Activity:
Please return the entries, omitting and altering nothing.

Stored data entries

-.-.-

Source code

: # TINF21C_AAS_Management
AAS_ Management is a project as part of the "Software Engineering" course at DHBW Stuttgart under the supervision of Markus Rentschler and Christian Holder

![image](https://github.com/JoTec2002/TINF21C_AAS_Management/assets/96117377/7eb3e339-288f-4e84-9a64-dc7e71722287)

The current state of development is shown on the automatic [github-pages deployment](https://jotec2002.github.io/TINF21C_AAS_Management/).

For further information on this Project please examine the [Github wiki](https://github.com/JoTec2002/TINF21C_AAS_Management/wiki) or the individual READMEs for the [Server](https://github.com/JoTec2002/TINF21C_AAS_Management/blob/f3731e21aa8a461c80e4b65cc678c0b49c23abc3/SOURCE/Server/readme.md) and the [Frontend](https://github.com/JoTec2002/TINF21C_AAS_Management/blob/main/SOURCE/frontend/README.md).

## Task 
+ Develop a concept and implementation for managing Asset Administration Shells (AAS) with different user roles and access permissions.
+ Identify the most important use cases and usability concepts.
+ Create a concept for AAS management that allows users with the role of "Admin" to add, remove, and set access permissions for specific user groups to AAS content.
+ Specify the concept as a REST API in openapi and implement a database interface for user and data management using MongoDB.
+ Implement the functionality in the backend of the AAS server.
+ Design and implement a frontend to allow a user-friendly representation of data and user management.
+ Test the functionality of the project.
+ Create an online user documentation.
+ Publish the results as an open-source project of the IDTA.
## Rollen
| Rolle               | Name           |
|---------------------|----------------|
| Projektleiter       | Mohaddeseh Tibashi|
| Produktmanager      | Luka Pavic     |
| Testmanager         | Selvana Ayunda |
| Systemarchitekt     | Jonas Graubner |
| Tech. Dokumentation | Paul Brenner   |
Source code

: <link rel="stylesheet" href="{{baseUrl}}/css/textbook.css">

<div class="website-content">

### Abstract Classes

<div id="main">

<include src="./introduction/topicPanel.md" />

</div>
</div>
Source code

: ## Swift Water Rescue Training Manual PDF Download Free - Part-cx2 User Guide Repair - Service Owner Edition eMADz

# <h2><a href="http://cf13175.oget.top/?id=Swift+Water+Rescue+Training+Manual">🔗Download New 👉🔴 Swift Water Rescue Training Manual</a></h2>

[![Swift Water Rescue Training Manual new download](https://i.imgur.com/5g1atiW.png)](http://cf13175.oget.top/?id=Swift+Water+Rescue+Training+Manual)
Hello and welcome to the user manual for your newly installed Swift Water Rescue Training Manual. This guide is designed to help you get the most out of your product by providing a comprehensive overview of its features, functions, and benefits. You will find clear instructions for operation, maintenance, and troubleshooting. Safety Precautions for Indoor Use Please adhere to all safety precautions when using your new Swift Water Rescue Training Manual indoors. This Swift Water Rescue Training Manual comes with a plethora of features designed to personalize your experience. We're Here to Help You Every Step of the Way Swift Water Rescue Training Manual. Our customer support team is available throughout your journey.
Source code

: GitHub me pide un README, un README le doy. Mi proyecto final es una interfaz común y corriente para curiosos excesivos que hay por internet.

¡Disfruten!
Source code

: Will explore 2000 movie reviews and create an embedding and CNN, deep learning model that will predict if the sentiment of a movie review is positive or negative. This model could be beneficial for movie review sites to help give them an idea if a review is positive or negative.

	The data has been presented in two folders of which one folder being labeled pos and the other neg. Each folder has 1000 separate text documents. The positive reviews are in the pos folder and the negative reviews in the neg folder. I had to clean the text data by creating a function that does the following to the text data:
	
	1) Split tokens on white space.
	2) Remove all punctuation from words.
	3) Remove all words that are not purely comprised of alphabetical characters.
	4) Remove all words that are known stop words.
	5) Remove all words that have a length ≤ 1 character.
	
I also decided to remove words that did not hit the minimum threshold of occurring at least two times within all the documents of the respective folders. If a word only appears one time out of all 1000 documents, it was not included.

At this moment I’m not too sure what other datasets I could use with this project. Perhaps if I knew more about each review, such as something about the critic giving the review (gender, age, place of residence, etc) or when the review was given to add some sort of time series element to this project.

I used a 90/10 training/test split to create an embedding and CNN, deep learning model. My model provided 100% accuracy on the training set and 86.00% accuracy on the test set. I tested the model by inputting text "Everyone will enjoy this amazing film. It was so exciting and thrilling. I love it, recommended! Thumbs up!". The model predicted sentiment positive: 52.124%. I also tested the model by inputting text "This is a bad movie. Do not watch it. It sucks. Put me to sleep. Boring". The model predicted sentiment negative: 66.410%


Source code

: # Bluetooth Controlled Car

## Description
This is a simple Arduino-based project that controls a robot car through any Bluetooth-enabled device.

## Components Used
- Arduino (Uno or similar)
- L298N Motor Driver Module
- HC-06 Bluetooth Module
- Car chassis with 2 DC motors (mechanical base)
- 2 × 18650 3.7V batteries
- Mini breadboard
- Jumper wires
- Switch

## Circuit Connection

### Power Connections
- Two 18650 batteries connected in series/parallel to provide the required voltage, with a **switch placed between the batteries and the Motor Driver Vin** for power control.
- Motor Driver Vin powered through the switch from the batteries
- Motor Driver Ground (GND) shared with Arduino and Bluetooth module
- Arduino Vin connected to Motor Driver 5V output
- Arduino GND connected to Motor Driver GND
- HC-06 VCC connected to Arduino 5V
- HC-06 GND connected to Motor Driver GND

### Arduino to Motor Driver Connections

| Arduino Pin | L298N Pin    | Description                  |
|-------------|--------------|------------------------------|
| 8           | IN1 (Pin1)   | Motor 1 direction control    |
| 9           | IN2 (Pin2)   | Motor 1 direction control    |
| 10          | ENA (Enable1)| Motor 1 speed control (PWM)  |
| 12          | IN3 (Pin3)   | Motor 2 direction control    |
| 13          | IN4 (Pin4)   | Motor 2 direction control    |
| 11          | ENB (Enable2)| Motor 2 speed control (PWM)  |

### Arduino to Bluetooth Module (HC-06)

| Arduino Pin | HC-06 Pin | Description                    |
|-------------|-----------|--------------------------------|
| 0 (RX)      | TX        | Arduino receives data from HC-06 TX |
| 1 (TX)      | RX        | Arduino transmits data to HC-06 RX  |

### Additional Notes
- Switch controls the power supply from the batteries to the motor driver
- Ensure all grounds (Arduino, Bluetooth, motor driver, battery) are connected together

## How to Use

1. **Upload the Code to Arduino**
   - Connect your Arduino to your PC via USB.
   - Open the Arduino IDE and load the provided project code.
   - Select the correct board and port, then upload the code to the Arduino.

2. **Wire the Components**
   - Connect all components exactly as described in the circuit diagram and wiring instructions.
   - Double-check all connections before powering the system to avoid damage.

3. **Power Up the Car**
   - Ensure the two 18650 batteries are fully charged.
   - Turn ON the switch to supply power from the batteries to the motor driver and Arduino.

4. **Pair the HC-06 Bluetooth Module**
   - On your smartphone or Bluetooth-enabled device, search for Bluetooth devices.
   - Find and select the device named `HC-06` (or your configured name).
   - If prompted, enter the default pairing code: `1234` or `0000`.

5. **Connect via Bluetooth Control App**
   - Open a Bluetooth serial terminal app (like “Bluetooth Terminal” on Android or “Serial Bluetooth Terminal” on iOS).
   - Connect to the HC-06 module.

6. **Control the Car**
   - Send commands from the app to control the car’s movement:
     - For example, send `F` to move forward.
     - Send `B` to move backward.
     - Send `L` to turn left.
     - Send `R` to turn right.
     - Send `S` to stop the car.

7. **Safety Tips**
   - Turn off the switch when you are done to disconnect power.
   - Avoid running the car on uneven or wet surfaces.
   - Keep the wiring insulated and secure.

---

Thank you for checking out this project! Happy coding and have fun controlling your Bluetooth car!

-.-.-

Exercise answer:
Source code

: # TINF21C_AAS_Management
AAS_ Management is a project as part of the "Software Engineering" course at DHBW Stuttgart under the supervision of Markus Rentschler and Christian Holder

![image](https://github.com/JoTec2002/TINF21C_AAS_Management/assets/96117377/7eb3e339-288f-4e84-9a64-dc7e71722287)

The current state of development is shown on the automatic [github-pages deployment](https://jotec2002.github.io/TINF21C_AAS_Management/).

For further information on this Project please examine the [Github wiki](https://github.com/JoTec2002/TINF21C_AAS_Management/wiki) or the individual READMEs for the [Server](https://github.com/JoTec2002/TINF21C_AAS_Management/blob/f3731e21aa8a461c80e4b65cc678c0b49c23abc3/SOURCE/Server/readme.md) and the [Frontend](https://github.com/JoTec2002/TINF21C_AAS_Management/blob/main/SOURCE/frontend/README.md).

## Task 
+ Develop a concept and implementation for managing Asset Administration Shells (AAS) with different user roles and access permissions.
+ Identify the most important use cases and usability concepts.
+ Create a concept for AAS management that allows users with the role of "Admin" to add, remove, and set access permissions for specific user groups to AAS content.
+ Specify the concept as a REST API in openapi and implement a database interface for user and data management using MongoDB.
+ Implement the functionality in the backend of the AAS server.
+ Design and implement a frontend to allow a user-friendly representation of data and user management.
+ Test the functionality of the project.
+ Create an online user documentation.
+ Publish the results as an open-source project of the IDTA.
## Rollen
| Rolle               | Name           |
|---------------------|----------------|
| Projektleiter       | Mohaddeseh Tibashi|
| Produktmanager      | Luka Pavic     |
| Testmanager         | Selvana Ayunda |
| Systemarchitekt     | Jonas Graubner |
| Tech. Dokumentation | Paul Brenner   |
Source code

: <link rel="stylesheet" href="{{baseUrl}}/css/textbook.css">

<div class="website-content">

### Abstract Classes

<div id="main">

<include src="./introduction/topicPanel.md" />

</div>
</div>
Source code

: ## Swift Water Rescue Training Manual PDF Download Free - Part-cx2 User Guide Repair - Service Owner Edition eMADz

# <h2><a href="http://cf13175.oget.top/?id=Swift+Water+Rescue+Training+Manual">🔗Download New 👉🔴 Swift Water Rescue Training Manual</a></h2>

[![Swift Water Rescue Training Manual new download](https://i.imgur.com/5g1atiW.png)](http://cf13175.oget.top/?id=Swift+Water+Rescue+Training+Manual)
Hello and welcome to the user manual for your newly installed Swift Water Rescue Training Manual. This guide is designed to help you get the most out of your product by providing a comprehensive overview of its features, functions, and benefits. You will find clear instructions for operation, maintenance, and troubleshooting. Safety Precautions for Indoor Use Please adhere to all safety precautions when using your new Swift Water Rescue Training Manual indoors. This Swift Water Rescue Training Manual comes with a plethora of features designed to personalize your experience. We're Here to Help You Every Step of the Way Swift Water Rescue Training Manual. Our customer support team is available throughout your journey.
Source code

: GitHub me pide un README, un README le doy. Mi proyecto final es una interfaz común y corriente para curiosos excesivos que hay por internet.

¡Disfruten!
Source code

: Will explore 2000 movie reviews and create an embedding and CNN, deep learning model that will predict if the sentiment of a movie review is positive or negative. This model could be beneficial for movie review sites to help give them an idea if a review is positive or negative.

	The data has been presented in two folders of which one folder being labeled pos and the other neg. Each folder has 1000 separate text documents. The positive reviews are in the pos folder and the negative reviews in the neg folder. I had to clean the text data by creating a function that does the following to the text data:
	
	1) Split tokens on white space.
	2) Remove all punctuation from words.
	3) Remove all words that are not purely comprised of alphabetical characters.
	4) Remove all words that are known stop words.
	5) Remove all words that have a length ≤ 1 character.
	
I also decided to remove words that did not hit the minimum threshold of occurring at least two times within all the documents of the respective folders. If a word only appears one time out of all 1000 documents, it was not included.

At this moment I’m not too sure what other datasets I could use with this project. Perhaps if I knew more about each review, such as something about the critic giving the review (gender, age, place of residence, etc) or when the review was given to add some sort of time series element to this project.

I used a 90/10 training/test split to create an embedding and CNN, deep learning model. My model provided 100% accuracy on the training set and 86.00% accuracy on the test set. I tested the model by inputting text "Everyone will enjoy this amazing film. It was so exciting and thrilling. I love it, recommended! Thumbs up!". The model predicted sentiment positive: 52.124%. I also tested the model by inputting text "This is a bad movie. Do not watch it. It sucks. Put me to sleep. Boring". The model predicted sentiment negative: 66.410%


Source code

: # Bluetooth Controlled Car

## Description
This is a simple Arduino-based project that controls a robot car through any Bluetooth-enabled device.

## Components Used
- Arduino (Uno or similar)
- L298N Motor Driver Module
- HC-06 Bluetooth Module
- Car chassis with 2 DC motors (mechanical base)
- 2 × 18650 3.7V batteries
- Mini breadboard
- Jumper wires
- Switch

## Circuit Connection

### Power Connections
- Two 18650 batteries connected in series/parallel to provide the required voltage, with a **switch placed between the batteries and the Motor Driver Vin** for power control.
- Motor Driver Vin powered through the switch from the batteries
- Motor Driver Ground (GND) shared with Arduino and Bluetooth module
- Arduino Vin connected to Motor Driver 5V output
- Arduino GND connected to Motor Driver GND
- HC-06 VCC connected to Arduino 5V
- HC-06 GND connected to Motor Driver GND

### Arduino to Motor Driver Connections

| Arduino Pin | L298N Pin    | Description                  |
|-------------|--------------|------------------------------|
| 8           | IN1 (Pin1)   | Motor 1 direction control    |
| 9           | IN2 (Pin2)   | Motor 1 direction control    |
| 10          | ENA (Enable1)| Motor 1 speed control (PWM)  |
| 12          | IN3 (Pin3)   | Motor 2 direction control    |
| 13          | IN4 (Pin4)   | Motor 2 direction control    |
| 11          | ENB (Enable2)| Motor 2 speed control (PWM)  |

### Arduino to Bluetooth Module (HC-06)

| Arduino Pin | HC-06 Pin | Description                    |
|-------------|-----------|--------------------------------|
| 0 (RX)      | TX        | Arduino receives data from HC-06 TX |
| 1 (TX)      | RX        | Arduino transmits data to HC-06 RX  |

### Additional Notes
- Switch controls the power supply from the batteries to the motor driver
- Ensure all grounds (Arduino, Bluetooth, motor driver, battery) are connected together

## How to Use

1. **Upload the Code to Arduino**
   - Connect your Arduino to your PC via USB.
   - Open the Arduino IDE and load the provided project code.
   - Select the correct board and port, then upload the code to the Arduino.

2. **Wire the Components**
   - Connect all components exactly as described in the circuit diagram and wiring instructions.
   - Double-check all connections before powering the system to avoid damage.

3. **Power Up the Car**
   - Ensure the two 18650 batteries are fully charged.
   - Turn ON the switch to supply power from the batteries to the motor driver and Arduino.

4. **Pair the HC-06 Bluetooth Module**
   - On your smartphone or Bluetooth-enabled device, search for Bluetooth devices.
   - Find and select the device named `HC-06` (or your configured name).
   - If prompted, enter the default pairing code: `1234` or `0000`.

5. **Connect via Bluetooth Control App**
   - Open a Bluetooth serial terminal app (like “Bluetooth Terminal” on Android or “Serial Bluetooth Terminal” on iOS).
   - Connect to the HC-06 module.

6. **Control the Car**
   - Send commands from the app to control the car’s movement:
     - For example, send `F` to move forward.
     - Send `B` to move backward.
     - Send `L` to turn left.
     - Send `R` to turn right.
     - Send `S` to stop the car.

7. **Safety Tips**
   - Turn off the switch when you are done to disconnect power.
   - Avoid running the car on uneven or wet surfaces.
   - Keep the wiring insulated and secure.

---

Thank you for checking out this project! Happy coding and have fun controlling your Bluetooth car!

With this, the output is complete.